#### [WORK ORDER]
The copy should begin at the line containing "Wall: a passport" and end at the last line of the material. Please reproduce those lines exactly and keep pictures out.
Segment Start: INPUT FOR THIS TASK
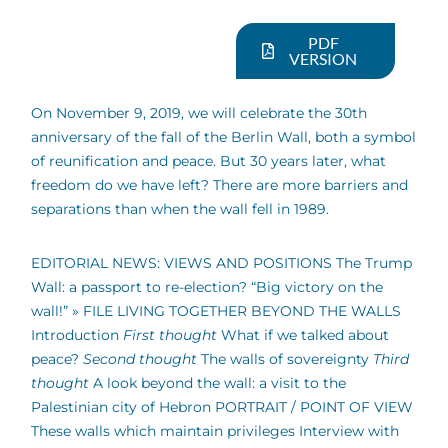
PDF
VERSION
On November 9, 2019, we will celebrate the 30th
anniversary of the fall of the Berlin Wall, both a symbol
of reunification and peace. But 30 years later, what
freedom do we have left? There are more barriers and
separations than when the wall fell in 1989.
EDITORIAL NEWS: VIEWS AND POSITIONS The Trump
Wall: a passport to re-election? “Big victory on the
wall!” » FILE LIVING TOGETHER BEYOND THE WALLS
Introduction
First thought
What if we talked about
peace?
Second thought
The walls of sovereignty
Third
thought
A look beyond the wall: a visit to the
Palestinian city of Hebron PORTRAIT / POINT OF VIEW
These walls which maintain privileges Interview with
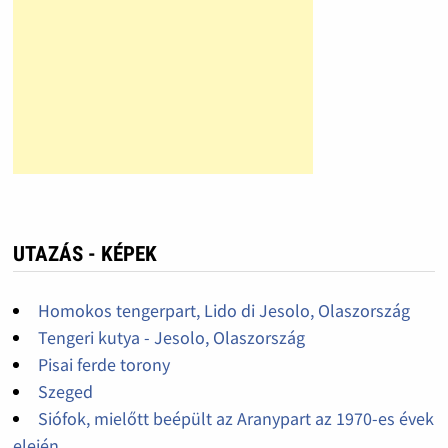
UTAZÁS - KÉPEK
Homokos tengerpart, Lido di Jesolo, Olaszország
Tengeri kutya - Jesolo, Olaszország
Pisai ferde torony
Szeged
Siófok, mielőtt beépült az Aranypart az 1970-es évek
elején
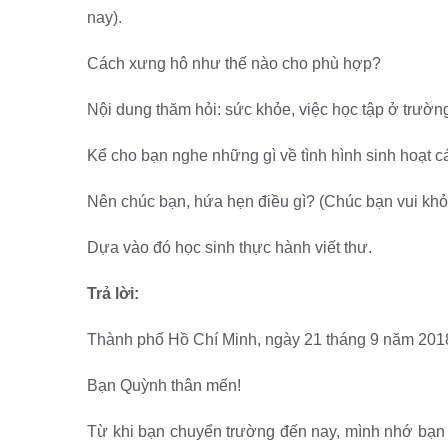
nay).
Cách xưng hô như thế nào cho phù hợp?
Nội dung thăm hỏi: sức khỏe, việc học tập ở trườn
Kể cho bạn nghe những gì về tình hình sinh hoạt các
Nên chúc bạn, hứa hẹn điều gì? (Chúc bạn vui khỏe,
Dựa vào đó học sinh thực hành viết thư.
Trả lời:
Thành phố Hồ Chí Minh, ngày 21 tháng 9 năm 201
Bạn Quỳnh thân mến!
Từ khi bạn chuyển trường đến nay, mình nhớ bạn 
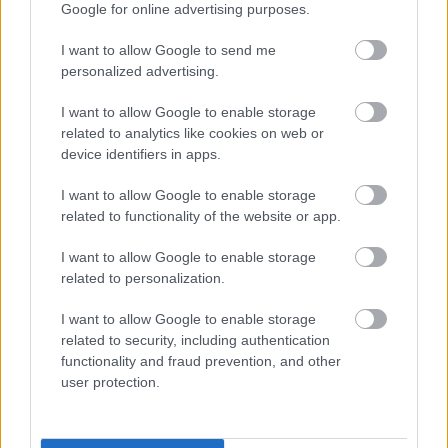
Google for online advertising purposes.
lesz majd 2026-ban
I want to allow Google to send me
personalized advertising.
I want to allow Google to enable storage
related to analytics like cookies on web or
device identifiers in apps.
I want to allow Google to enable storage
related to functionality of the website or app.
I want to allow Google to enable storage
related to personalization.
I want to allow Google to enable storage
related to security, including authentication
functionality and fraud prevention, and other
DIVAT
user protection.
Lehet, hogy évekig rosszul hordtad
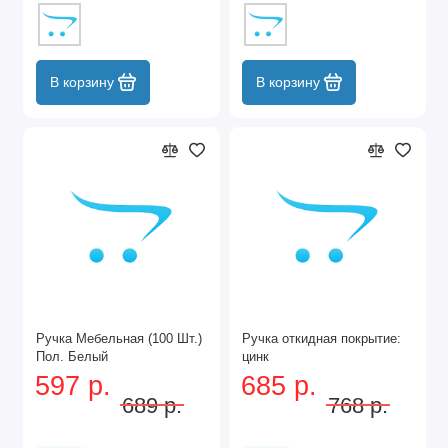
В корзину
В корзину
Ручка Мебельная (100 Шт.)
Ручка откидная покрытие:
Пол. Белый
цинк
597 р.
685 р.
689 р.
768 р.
Segment End: INPUT FOR THIS TASK
#### [SOLUTION BELOW]
Wall: a passport to re-election? “Big victory on the
wall!” » FILE LIVING TOGETHER BEYOND THE WALLS
Introduction
First thought
What if we talked about
peace?
Second thought
The walls of sovereignty
Third
thought
A look beyond the wall: a visit to the
Palestinian city of Hebron PORTRAIT / POINT OF VIEW
These walls which maintain privileges Interview with
UTAZÁS - KÉPEK
Homokos tengerpart, Lido di Jesolo, Olaszország
Tengeri kutya - Jesolo, Olaszország
Pisai ferde torony
Szeged
Siófok, mielőtt beépült az Aranypart az 1970-es évek
elején
nay).
Cách xưng hô như thế nào cho phù hợp?
Nội dung thăm hỏi: sức khỏe, việc học tập ở trườn
Kể cho bạn nghe những gì về tình hình sinh hoạt các
Nên chúc bạn, hứa hẹn điều gì? (Chúc bạn vui khỏe,
Dựa vào đó học sinh thực hành viết thư.
Trả lời:
Thành phố Hồ Chí Minh, ngày 21 tháng 9 năm 201
Bạn Quỳnh thân mến!
Từ khi bạn chuyển trường đến nay, mình nhớ bạn 
Google for online advertising purposes.
lesz majd 2026-ban
I want to allow Google to send me
personalized advertising.
I want to allow Google to enable storage
related to analytics like cookies on web or
device identifiers in apps.
I want to allow Google to enable storage
related to functionality of the website or app.
I want to allow Google to enable storage
related to personalization.
I want to allow Google to enable storage
related to security, including authentication
functionality and fraud prevention, and other
DIVAT
user protection.
Lehet, hogy évekig rosszul hordtad
В корзину
В корзину
Ручка Мебельная (100 Шт.)
Ручка откидная покрытие:
Пол. Белый
цинк
597 р.
685 р.
689 р.
768 р.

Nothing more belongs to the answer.